Does your marketing and sales strategy have a clear objective? All too often I see people using random marketing activities hoping that something somewhere will stick, and they’ll get a customer. That isn’t an approach you want to use. You want measurable results from your marketing efforts, or you don’t want to spend the time and money required for marketing.
Is your marketing and sales strategy aimed at a direct response or lead generation? Direct response is geared toward an immediate sale. The objective of lead generation is to get people to identify themselves as potential clients. Whether your goal is an immediate sale or a lead you have to track your marketing so you know what’s working, what needs improvement, and the cost per lead and cost per sale.
Mel Gibson has a line in one of his movies where he tells his sons to< “aim small miss small” and that’s a great philosophy for you to have in your marketing. You don’t want to send 1,000 mail pieces, make 1,000 cold calls, or run an ad for a year to find out it isn’t working. The small professional service organization needs to focus on much smaller numbers for several reasons. If you mailed 1,000 pieces could you follow-up with all those recipients with a phone call within 72 hours? Would you rather spend $100 or $1,000 to find out how well something works? If an ad doesn’t get a response the first run why would you expect it to produce a response ever?

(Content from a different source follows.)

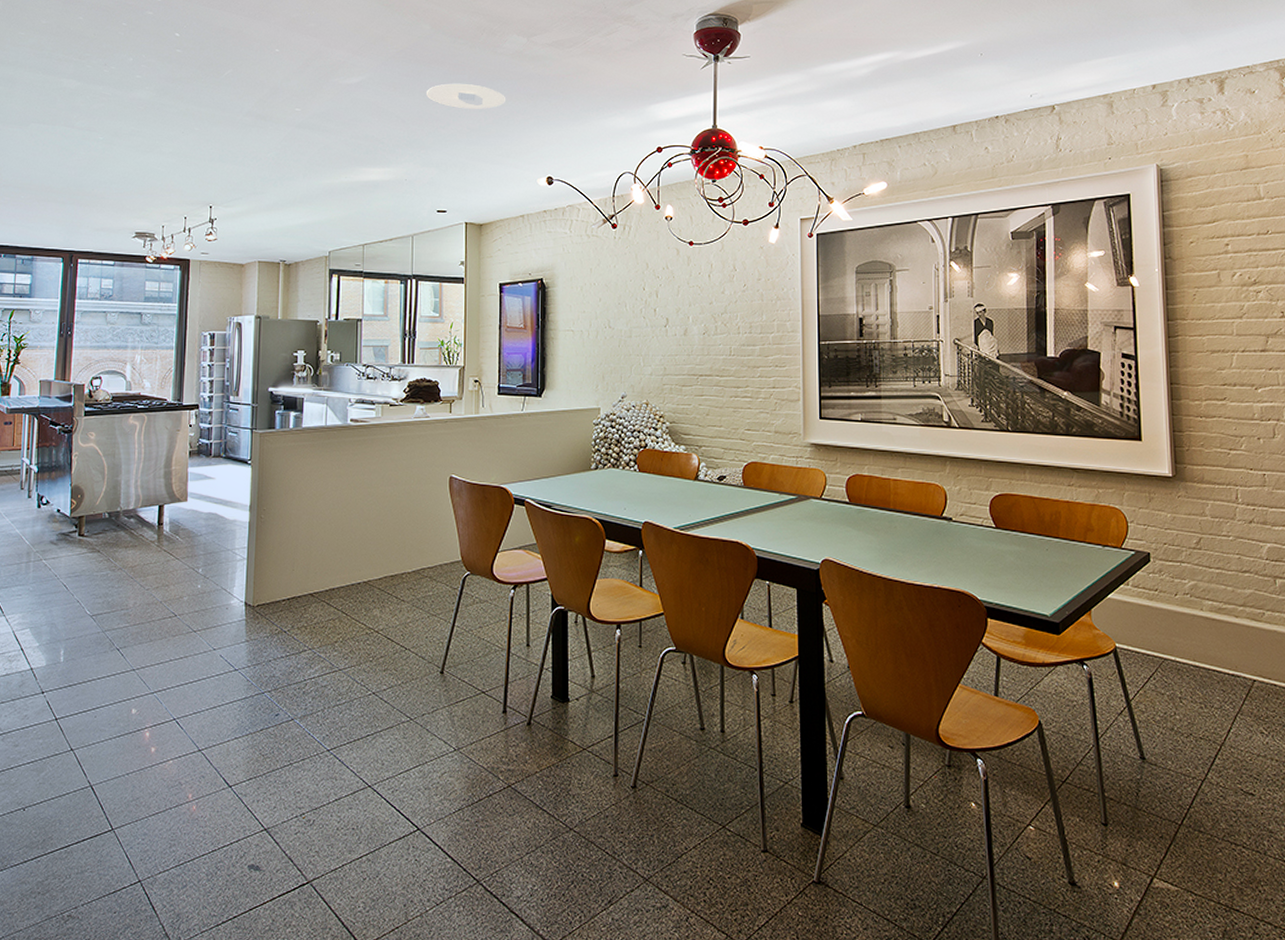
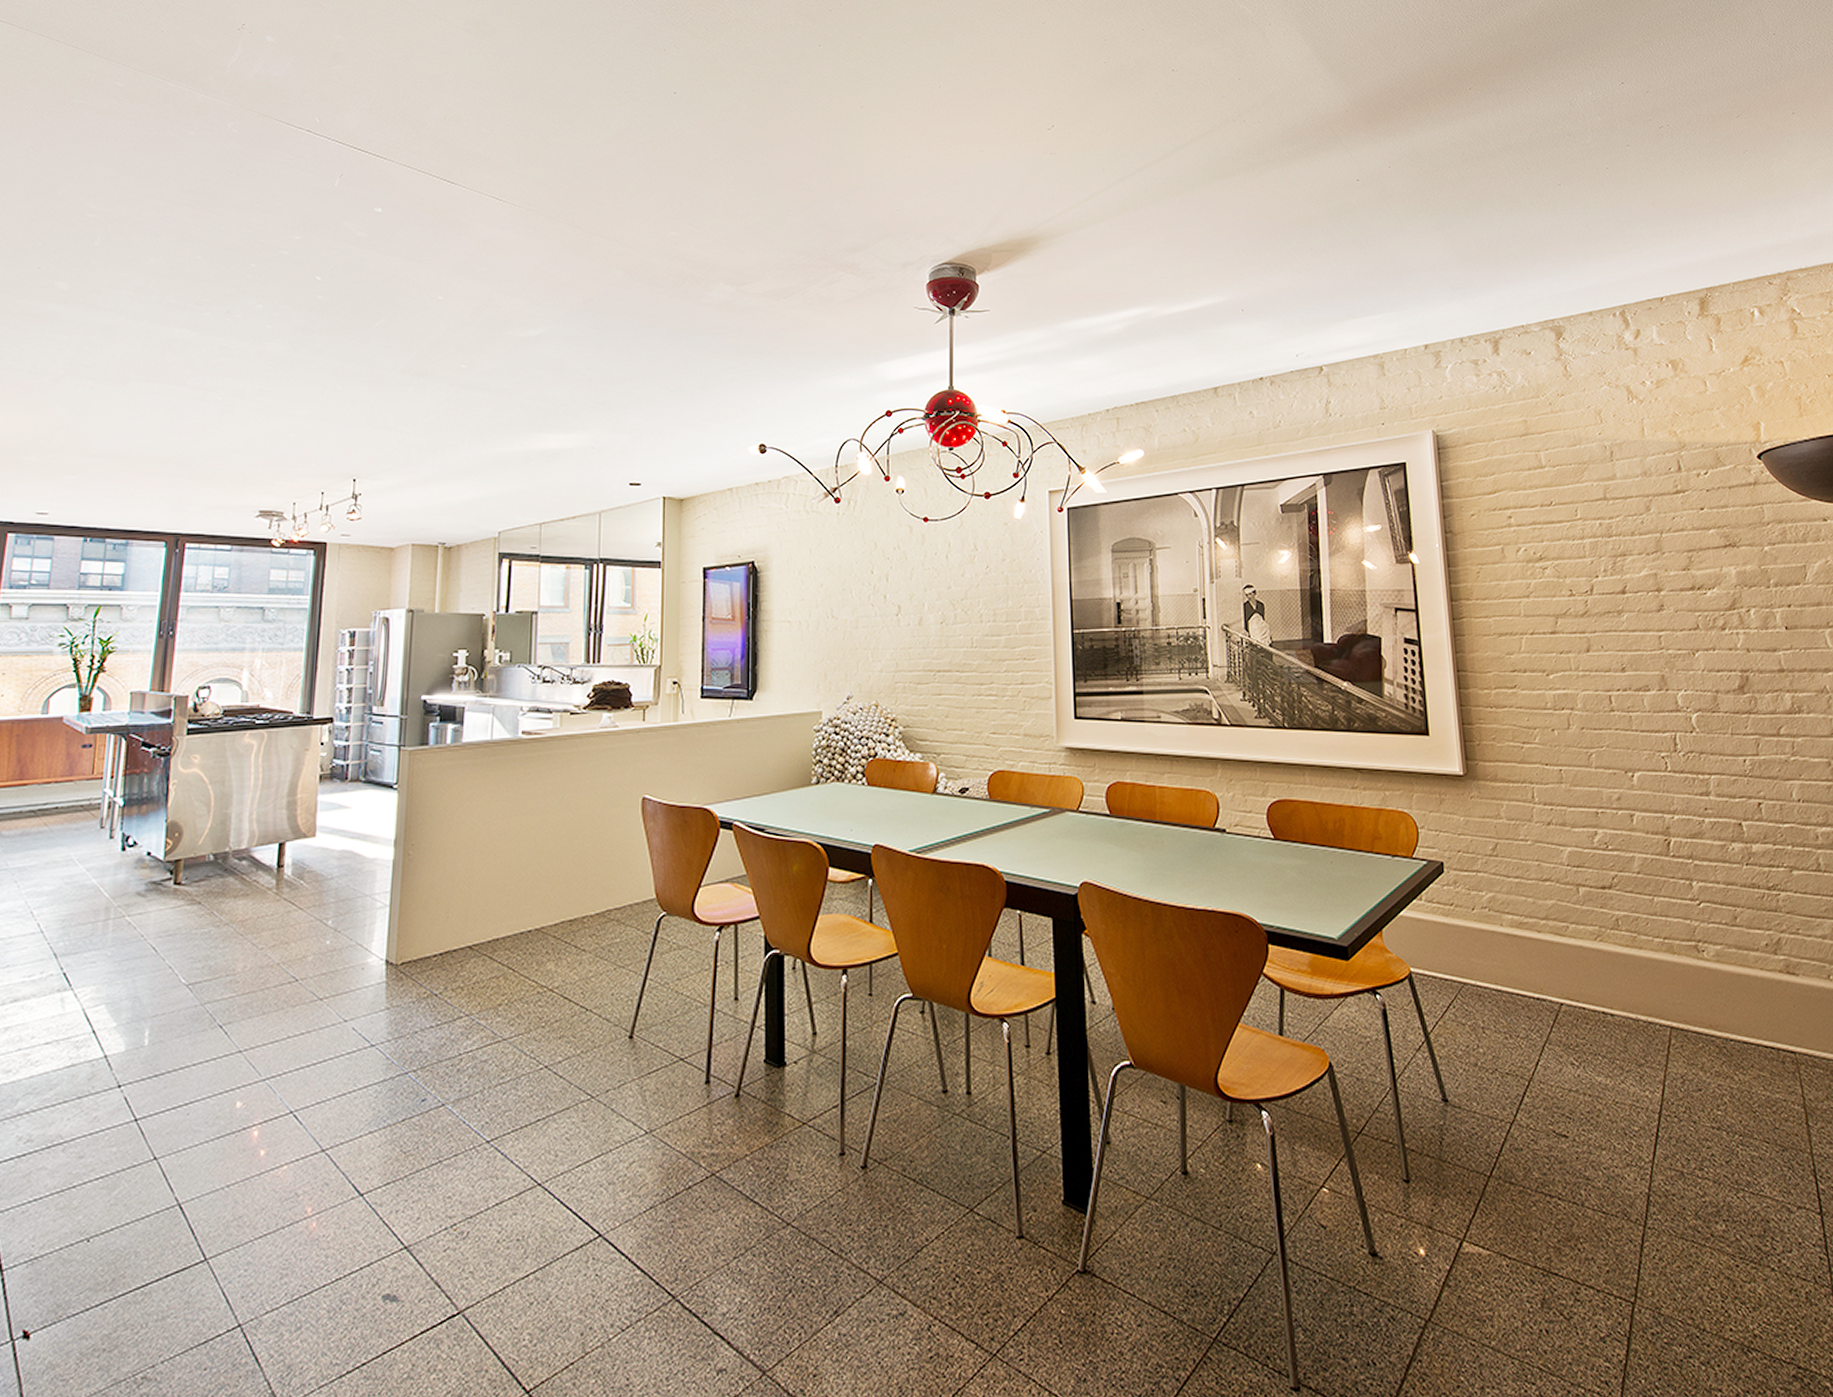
recessed light: present [427,83,506,110] -> none [618,337,712,368]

Your marketing and sales strategy needs to evoke an emotion. What emotion do you want the recipients of your marketing message to feel? People don’t buy for logical reasons they buy for emotional reasons, and explain their decision to others with logic. You know your sales increase when your prospects are emotionally invested in the decision. The same holds true with your marketing. Before you ever develop your message you need to have a clear objective for the emotion your message will focus on.
When you get it right your marketing and sales strategy will save you a lot of time and make you a lot of money. It’s really very simple. Good marketing is about sending the right message to the right people for the right reason in the right way to get the right results. Good marketing amplifies your sales results and makes the whole process much more streamlined and effective.